Feedback loops in RAG involve using implicit signals—such as user clicks, dwell time, and interaction patterns—to refine retrieval and generation processes. Click models analyze these signals to infer user preferences and satisfaction, enabling continuous improvement of the system by updating retrieval rankings and generation outputs. This iterative feedback mechanism helps RAG models better align with user intent, enhancing relevance and accuracy over time without relying solely on explicit user feedback.
Feedback loops in RAG involve using implicit signals—such as user clicks, dwell time, and interaction patterns—to refine retrieval and generation processes. Click models analyze these signals to infer user preferences and satisfaction, enabling continuous improvement of the system by updating retrieval rankings and generation outputs. This iterative feedback mechanism helps RAG models better align with user intent, enhancing relevance and accuracy over time without relying solely on explicit user feedback.
What does RAG stand for and how is it used here?
RAG stands for Retrieval-Augmented Generation. It combines a document retriever with a generator to produce answers using relevant retrieved content.

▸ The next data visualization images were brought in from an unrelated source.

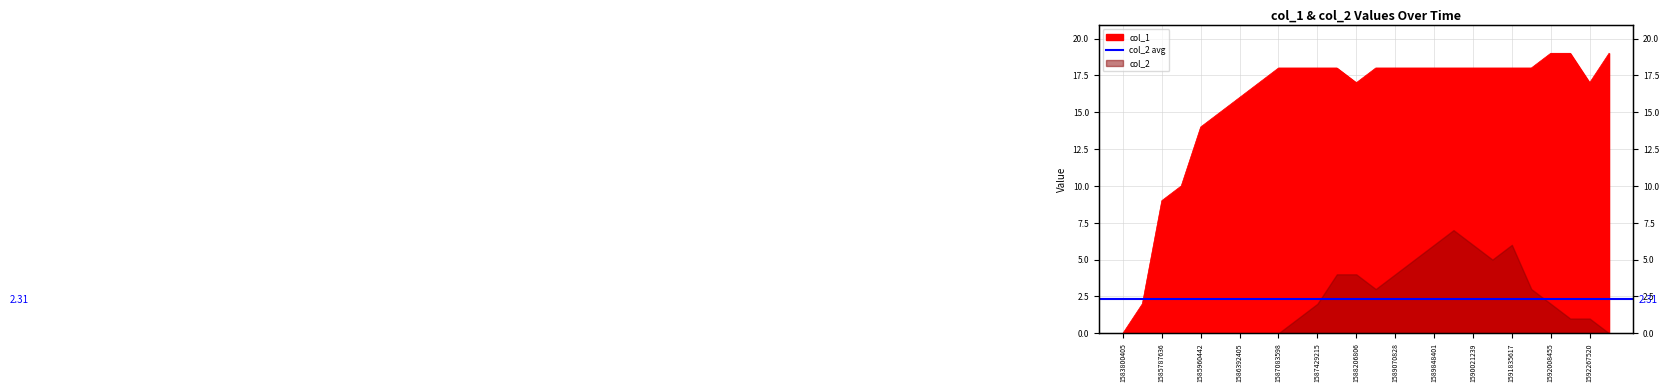

Approximately how many times larger is the value at 1592267520 compared to 1587083598?

0.9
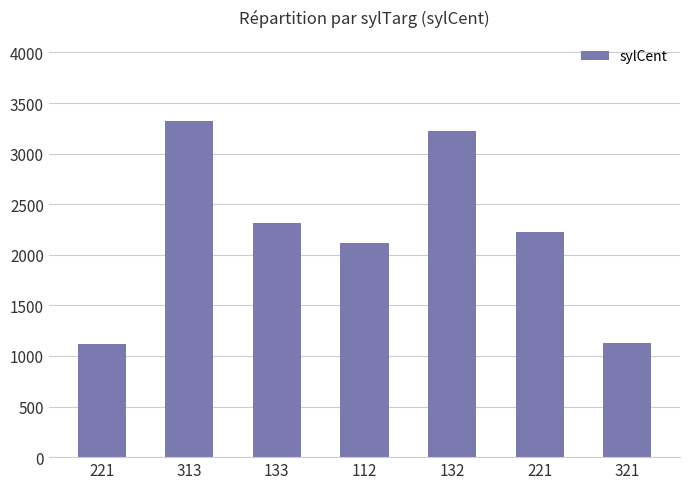

List the labels in order of value, smallest first.

221, 321, 112, 221, 133, 132, 313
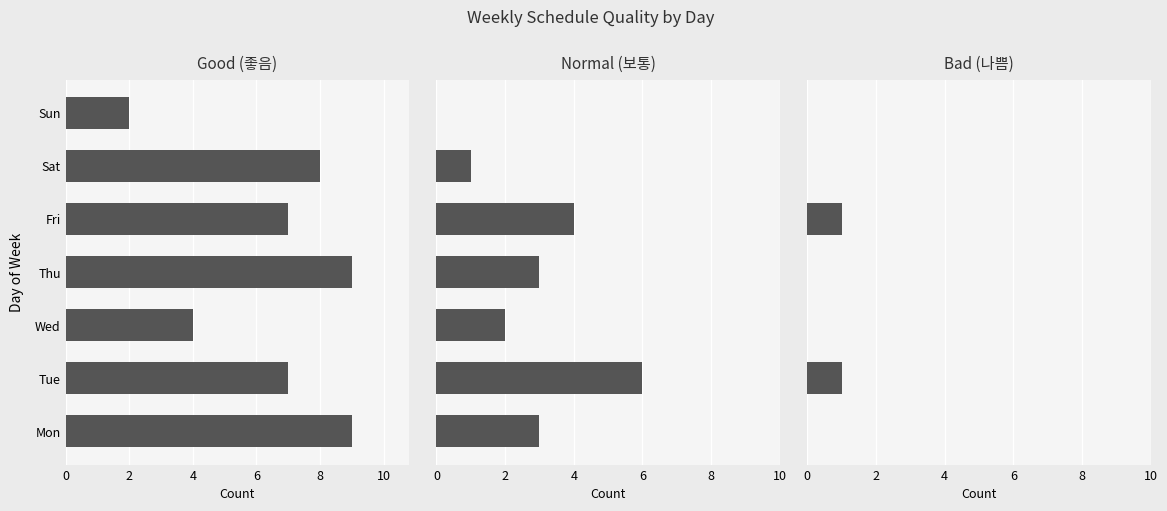

Which series has the largest total across all categories?

Good (좋음)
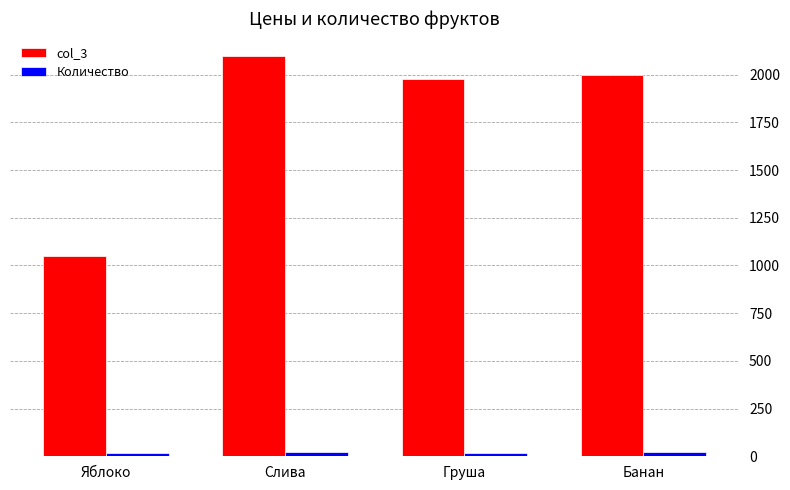

What is the label of the 2nd bar from the left?

Слива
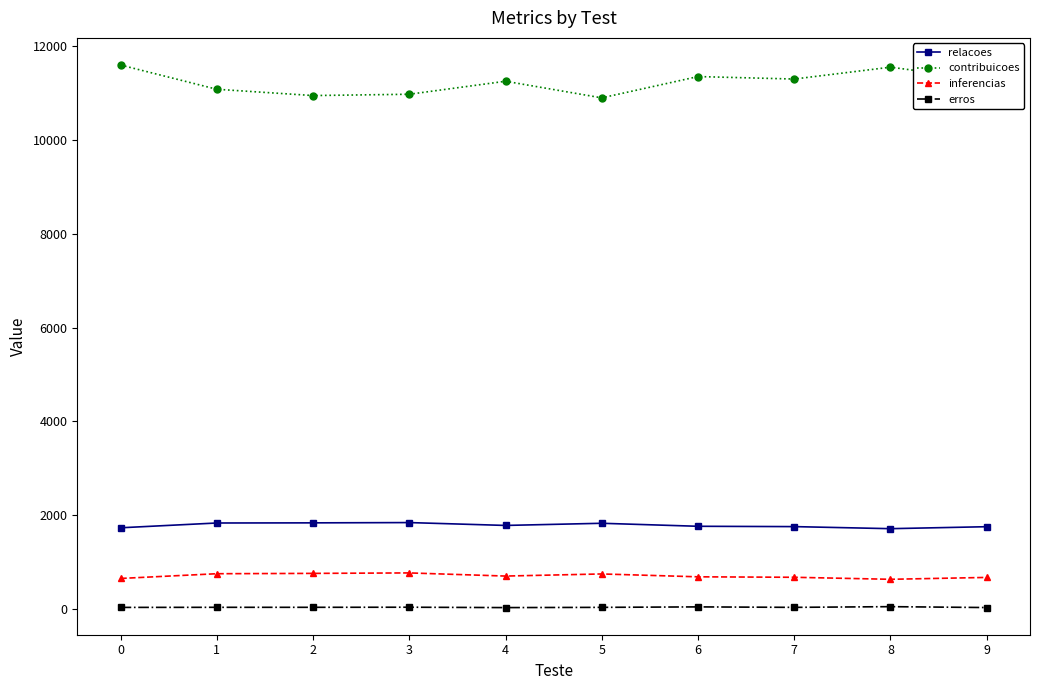

How many lines are shown in the chart?

4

What are implicit signals in RAG feedback loops?
Implicit signals are indirect user cues (like clicks, dwell time, and scroll depth) that infer relevance without explicit feedback.
What is a click model and how does it relate to RAG?
A click model estimates the probability of a user clicking a retrieved item given its rank, helping to reweight or reorder results to reflect user interest.
Why are feedback loops with implicit signals important and what should be watched for?
They enable the system to adapt to user behavior, improving relevance over time, but can introduce bias, noise, and privacy concerns if not managed carefully.